Certainly, by 2030 we will be there With all these measures being put in place why do we still have malnutrition in the IDP camps across the North east?

(Cuts in) Who said so?

We have pictures on social media … (Cuts in)

I don’t know how the pictures came about but I came back from Maiduguri on Sunday and I visited one of the camps and the children there looked so healthy. So, I think some of those pictures are not current pictures

Some of them are pictures being used to raise money. Like I keep saying,   we must praise what we are doing, we must praise the effort of the Federal Government,   NEMA and the Government of Borno State for doing an excellent job.

Why do you think Nigerians still relish going abroad for medical treatment?

(Cuts in) Do you want my honest comment?

Of course yes!

Number one is that over the years, we have not invested in health. Two, we treated health more as a humanitarian gesture whereas health is business.   It’s a business that has a compassionate face but it is business first and foremost. Why? If you open a hospital today and say it is for charity in two years’ time it will close down. Thirdly, we need sustained investment in health,   we also need to recognise that without health, we cannot achieve anything.

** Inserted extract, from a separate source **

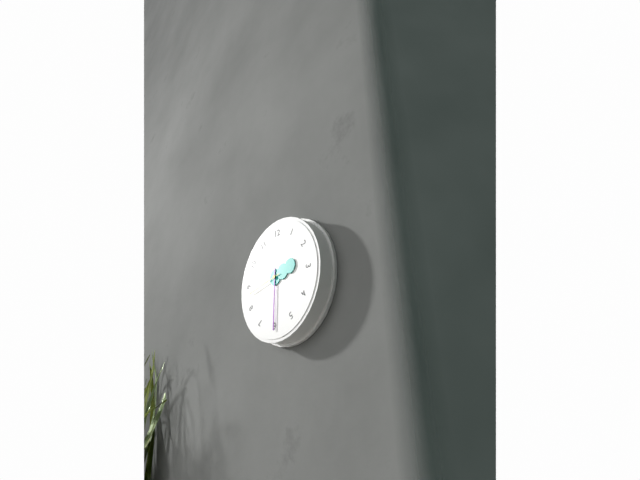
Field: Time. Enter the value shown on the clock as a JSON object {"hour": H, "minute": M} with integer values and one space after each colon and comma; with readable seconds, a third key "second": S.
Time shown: {"hour": 2, "minute": 30, "second": 43}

That is why we are now changing the narratives that health is the requirement and ingredients for reducing poverty,. It is ingredient for generating wealth, promoting sheer prosperity and promoting socioeconomic development. Most countries that have achieved improvement in socioeconomic development across the world first achieved improvement in health. That is why   so our narrative must change: We must look at health with a different lens and as a must-do and a really serious matter.